All homeworks should be submitted through Gradscope.

Homework 4

The goal of this homework is to understand how to fine-tune language models with preference feedback using the Direct Preference Optimization (DPO) framework. You will also learn how to implement a training pipeline for language models.

Part 1: Concepts component - Handout

Download the homework handout from the following link: [Download].

For this part, you need to complete the homework in LaTeX and return the pdf solution. Further instructions are provided in the pdf.

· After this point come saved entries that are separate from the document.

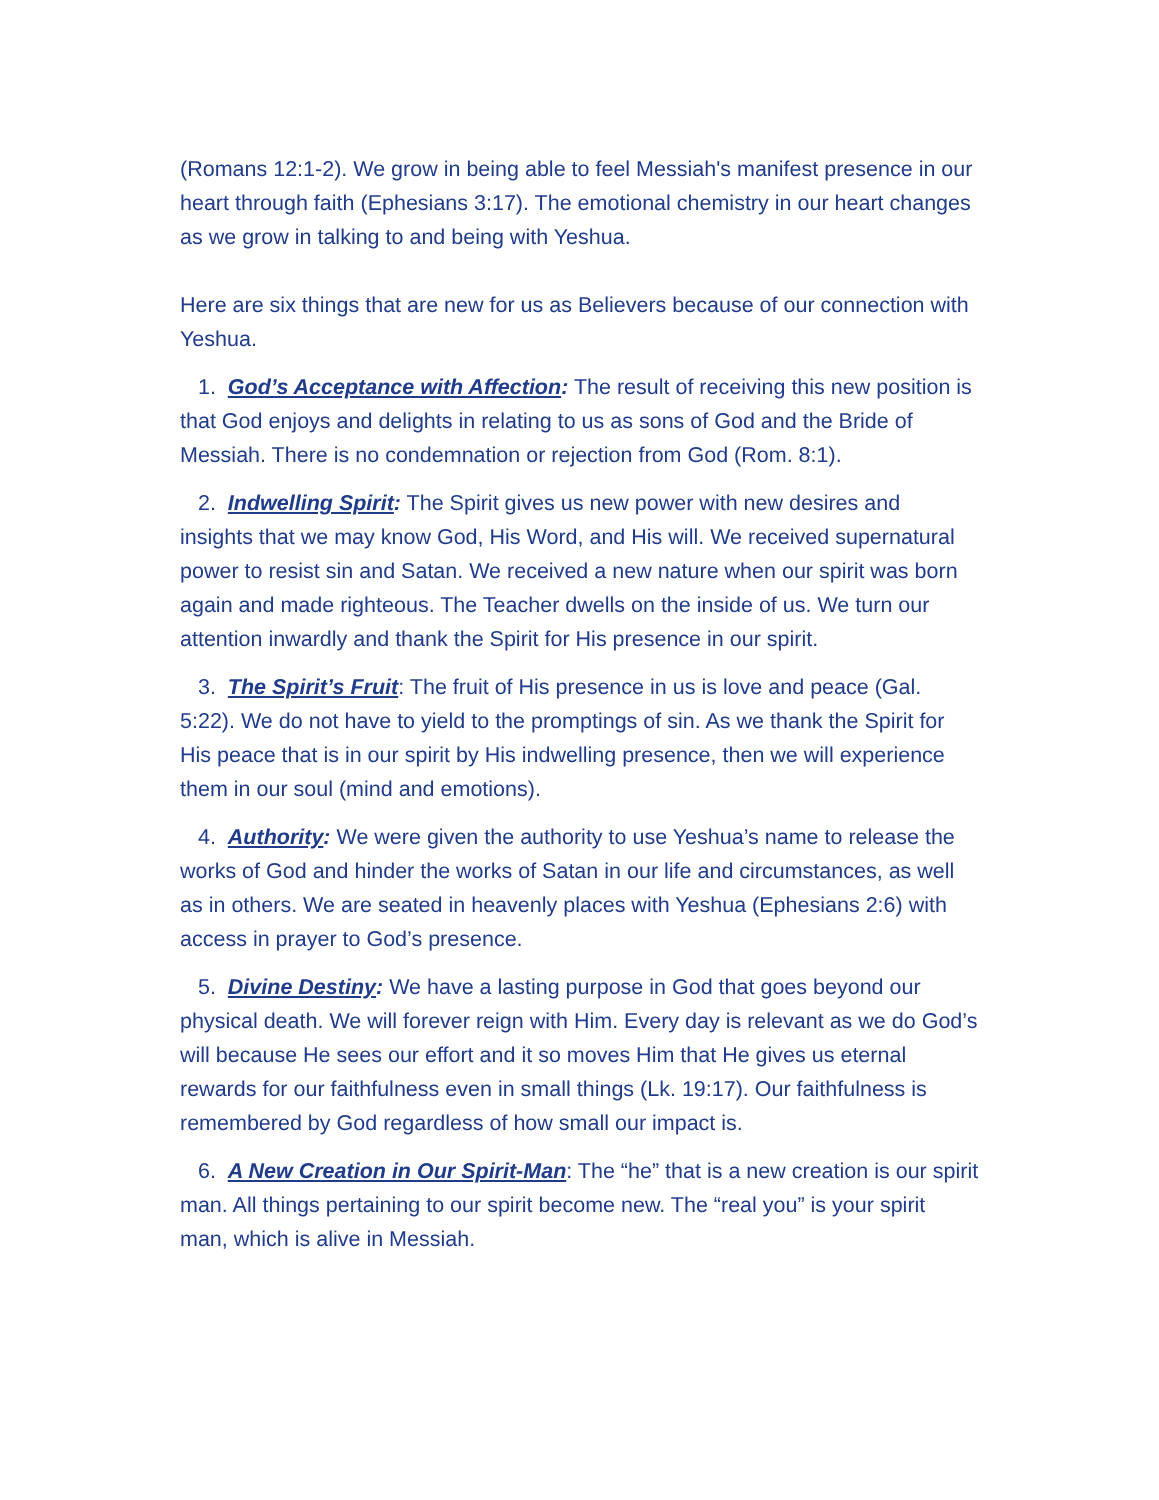(Romans 12:1-2). We grow in being able to feel Messiah's manifest presence in our heart through faith (Ephesians 3:17). The emotional chemistry in our heart changes as we grow in talking to and being with Yeshua.
Here are six things that are new for us as Believers because of our connection with Yeshua.
1. God’s Acceptance with Affection: The result of receiving this new position is that God enjoys and delights in relating to us as sons of God and the Bride of Messiah. There is no condemnation or rejection from God (Rom. 8:1).
2. Indwelling Spirit: The Spirit gives us new power with new desires and insights that we may know God, His Word, and His will. We received supernatural power to resist sin and Satan. We received a new nature when our spirit was born again and made righteous. The Teacher dwells on the inside of us. We turn our attention inwardly and thank the Spirit for His presence in our spirit.
3. The Spirit’s Fruit: The fruit of His presence in us is love and peace (Gal. 5:22). We do not have to yield to the promptings of sin. As we thank the Spirit for His peace that is in our spirit by His indwelling presence, then we will experience them in our soul (mind and emotions).
4. Authority: We were given the authority to use Yeshua’s name to release the works of God and hinder the works of Satan in our life and circumstances, as well as in others. We are seated in heavenly places with Yeshua (Ephesians 2:6) with access in prayer to God’s presence.
5. Divine Destiny: We have a lasting purpose in God that goes beyond our physical death. We will forever reign with Him. Every day is relevant as we do God’s will because He sees our effort and it so moves Him that He gives us eternal rewards for our faithfulness even in small things (Lk. 19:17). Our faithfulness is remembered by God regardless of how small our impact is.
6. A New Creation in Our Spirit-Man: The “he” that is a new creation is our spirit man. All things pertaining to our spirit become new. The “real you” is your spirit man, which is alive in Messiah.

Part 2: Hands-on excercise - Fine-tuning language models with preference feedback

In this part, you will implement a training pipeline for language models and fine-tune them with preference feedback using the Direct Preference Optimization (DPO) framework. You will also evaluate the performance of the fine-tuned models on a text classification task. The detailed instructions are provided in the Colab notebook.

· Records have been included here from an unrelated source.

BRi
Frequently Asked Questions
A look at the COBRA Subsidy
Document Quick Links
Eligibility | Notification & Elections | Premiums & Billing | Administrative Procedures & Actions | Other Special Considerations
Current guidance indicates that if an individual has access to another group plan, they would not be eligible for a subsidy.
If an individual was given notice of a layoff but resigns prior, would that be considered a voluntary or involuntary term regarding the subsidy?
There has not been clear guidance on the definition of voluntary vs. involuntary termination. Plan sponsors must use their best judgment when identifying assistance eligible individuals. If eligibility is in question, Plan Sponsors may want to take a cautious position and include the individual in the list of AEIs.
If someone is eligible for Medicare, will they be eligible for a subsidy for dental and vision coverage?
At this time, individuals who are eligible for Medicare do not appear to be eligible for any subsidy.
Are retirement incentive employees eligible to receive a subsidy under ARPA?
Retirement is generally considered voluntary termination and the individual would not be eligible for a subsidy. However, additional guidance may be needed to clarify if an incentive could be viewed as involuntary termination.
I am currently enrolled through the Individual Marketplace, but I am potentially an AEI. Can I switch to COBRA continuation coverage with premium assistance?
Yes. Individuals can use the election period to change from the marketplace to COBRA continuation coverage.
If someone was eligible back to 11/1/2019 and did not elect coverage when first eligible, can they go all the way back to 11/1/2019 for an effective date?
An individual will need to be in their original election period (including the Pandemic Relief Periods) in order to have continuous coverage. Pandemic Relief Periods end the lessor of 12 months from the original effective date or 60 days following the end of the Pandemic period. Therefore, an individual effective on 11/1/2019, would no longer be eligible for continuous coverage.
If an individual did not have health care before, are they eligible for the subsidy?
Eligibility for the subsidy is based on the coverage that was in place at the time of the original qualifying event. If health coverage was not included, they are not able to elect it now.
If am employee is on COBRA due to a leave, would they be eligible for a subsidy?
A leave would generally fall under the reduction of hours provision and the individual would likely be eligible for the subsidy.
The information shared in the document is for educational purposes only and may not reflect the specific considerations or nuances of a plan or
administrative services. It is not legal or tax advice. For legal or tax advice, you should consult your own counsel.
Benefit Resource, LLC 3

Access the Colab Notebook Here: Colab Notebook

Homework 3

The goal of this homework is to get familiar with implementation of language models and transformers.
Additionally, you will explore transfer learning and see how you can apply a pre-trained and fine-tuned language model to the text summarization task..

Due date: 4/2/24

Part 1: Implementing a transformer language modeling pipeline from scratch

You will implement a transformer language model from scratch. This involves implementing the input pipeline as well as the model itself.
All necessary instructions, including step-by-step guidance and required data for all parts, are provided in the following single Colab notebook.
Access the Colab Notebook-1 Here

Part 2: Text summarization with pre-trained language models and decoding methods

In this part, you will explore transfer learning and see how you can apply a pre-trained and fine-tuned language model to the text summarization task.
You will also implement decoding methods such as greedy decoding and beam search decoding and see their impact on the quality of the generated summaries.
All necessary instructions, including step-by-step guidance and required data for all parts, are provided in the following single Colab notebook. Access the Colab Notebook-2 Here

Homework 2

The goal of this homework is to get you familiar with language modeling evaluation, sequence labeling and part-of-speech tagging.
You will implement evaluation metrics such as perplexity, classic HMM-based sequence tagging methods and the viterbi algorithm.
You will train a Neural BiLSTM tagger and compare it with the HMM-based tagger that you implemented.

Part 1: Language model evaluation

You will implement the perplexity evaluation metric and investigate a few simple bigram language model performances. You will also investigate the data and corpus perplexity scores.

Part 2: Sequence Labeling

In this part you will implement the classic HMM-based sequence tagging methods and the viterbi algorithm.

Part 3: Neural POS Tagging

You will train a Neural BiLSTM tagger and compare it with the HMM-based tagger that you implemented.

The detailed instructions are provided in the Colab notebook.

Getting started

All necessary instructions, including step-by-step guidance and required data for all parts, are provided in the following single Colab notebook.

Access the Colab Notebook Here

Homework 1

Part 1: Concepts component - Handout (25 points)

Download the homework handout from the following link: [Download].

For this part, you need to complete the homework in LaTeX and return the pdf solution. Further instructions are provided in the pdf.

Part 2: Hands-on excercise - Implementing a Naive Bayes classifier (25 points)

The second part is implementation of a Naive Bayes Bag-of-Words classifier. A Colab notebook is provided to guide you through the process of implementing the model from scratch and training it on a toy data sample. You will be completing the parts indicated with # TODO: Implement and submit the completed notebook. Please see the instructions and the notebook here: Colab-1.

Part 3: Hands-on excercise - Implementing the Word2Vec model (50 points)

The third part is implementation of a Word2Vec SkipGram model. A Colab notebook is provided to guide you through the process of implementing the model from scratch and training it on a toy data sample. You will be completing the parts indicated with # TODO: Implement and submit the completed notebook. Please see the instructions and the notebook here: Colab-2.